◆ **Passage**:
▼

Well the rumour mill has started about new mortgage regulations once again.
Last Thursday, Benoit Durocher, senior economist with Desjardins wrote, “The third series of government mortgage rules was announced nearly a year ago now, and we must conclude that the tightening introduced to date has not slowed the market enough. Under these conditions, it is likely, and perhaps even desirable, that the federal government will shortly announce a fourth series of measures to further limit mortgage credit.”
I really hope Benoit is just stating an educated guess, but what he writes almost sounds like he has some insider information.
He also added, “Among other things, the government could be tempted to once again raise the minimum down payment on new loans as it went from zero percent to 5 per cent in October 2008.”
Many economists and home industry insiders believe that a down payment increase would have a more negative effect than a reduction in the maximum insured amortization from 30 – 25 years.
The down payment scenario is one that would cause many to wait even longer for their first home. In my world, about half of my clients don’t require outside help from family with regards to down payments, about 25% require a little bit of help, maybe just a few grand to top them up then the other 25% obtain most of their funds from a family member, and may likely have up to half of their own.
An increase to 10% would mean an average down payment of $28,000 for those living in the Red Deer area according to MLS values, and likely stretching a home purchase for several months to years. With the first time buyer accounting for about half of real estate unit activity (according to Altus Group research) this could be devastating to the economy and an unreasonable policy to bring about at this stage of slow national growth.

▲

◆ **Data**:
▼

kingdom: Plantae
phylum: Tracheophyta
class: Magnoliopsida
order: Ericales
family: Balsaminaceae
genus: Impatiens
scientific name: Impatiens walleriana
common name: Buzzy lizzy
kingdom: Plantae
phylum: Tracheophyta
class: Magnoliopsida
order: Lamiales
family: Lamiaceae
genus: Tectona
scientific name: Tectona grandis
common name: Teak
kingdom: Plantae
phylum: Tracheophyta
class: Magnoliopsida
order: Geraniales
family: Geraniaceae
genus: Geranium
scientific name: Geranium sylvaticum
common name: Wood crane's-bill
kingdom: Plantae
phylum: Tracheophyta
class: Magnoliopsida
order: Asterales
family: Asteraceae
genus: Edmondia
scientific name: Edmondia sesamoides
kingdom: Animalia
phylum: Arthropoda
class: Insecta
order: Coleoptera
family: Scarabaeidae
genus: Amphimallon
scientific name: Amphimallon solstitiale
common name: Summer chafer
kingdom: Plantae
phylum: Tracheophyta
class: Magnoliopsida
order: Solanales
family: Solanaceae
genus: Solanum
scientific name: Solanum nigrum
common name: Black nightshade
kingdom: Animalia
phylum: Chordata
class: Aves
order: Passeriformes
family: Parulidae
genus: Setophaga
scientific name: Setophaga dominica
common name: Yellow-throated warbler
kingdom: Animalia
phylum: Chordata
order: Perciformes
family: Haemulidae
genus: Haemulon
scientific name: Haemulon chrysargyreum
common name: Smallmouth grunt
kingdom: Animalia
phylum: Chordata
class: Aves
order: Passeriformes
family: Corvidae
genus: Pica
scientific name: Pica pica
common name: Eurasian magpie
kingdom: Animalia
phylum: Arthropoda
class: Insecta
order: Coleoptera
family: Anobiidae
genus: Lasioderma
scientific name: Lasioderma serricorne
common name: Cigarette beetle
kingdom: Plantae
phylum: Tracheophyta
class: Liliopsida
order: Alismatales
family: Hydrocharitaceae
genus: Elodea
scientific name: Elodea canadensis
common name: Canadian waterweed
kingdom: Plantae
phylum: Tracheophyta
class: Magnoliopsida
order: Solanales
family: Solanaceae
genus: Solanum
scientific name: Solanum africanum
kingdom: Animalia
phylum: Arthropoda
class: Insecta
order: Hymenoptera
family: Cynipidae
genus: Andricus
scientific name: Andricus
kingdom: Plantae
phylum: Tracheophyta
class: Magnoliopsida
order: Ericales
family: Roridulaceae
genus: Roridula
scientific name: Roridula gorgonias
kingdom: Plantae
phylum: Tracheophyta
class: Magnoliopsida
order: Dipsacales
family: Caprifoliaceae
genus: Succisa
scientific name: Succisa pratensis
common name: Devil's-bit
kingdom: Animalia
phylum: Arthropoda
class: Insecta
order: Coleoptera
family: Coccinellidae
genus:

▲

◆ **Exercise tasks**:
1: According to the mortgage passage, what would the average down payment be for buyers in the Red Deer area if the minimum rose to 10%?
2: From the mortgage passage above, copy word for word the part that begins with the words "Many economists and" and ends with "30 – 25 years.".

◆ **Per-task outputs**:
1: $28,000

2:
Many economists and home industry insiders believe that a down payment increase would have a more negative effect than a reduction in the maximum insured amortization from 30 – 25 years.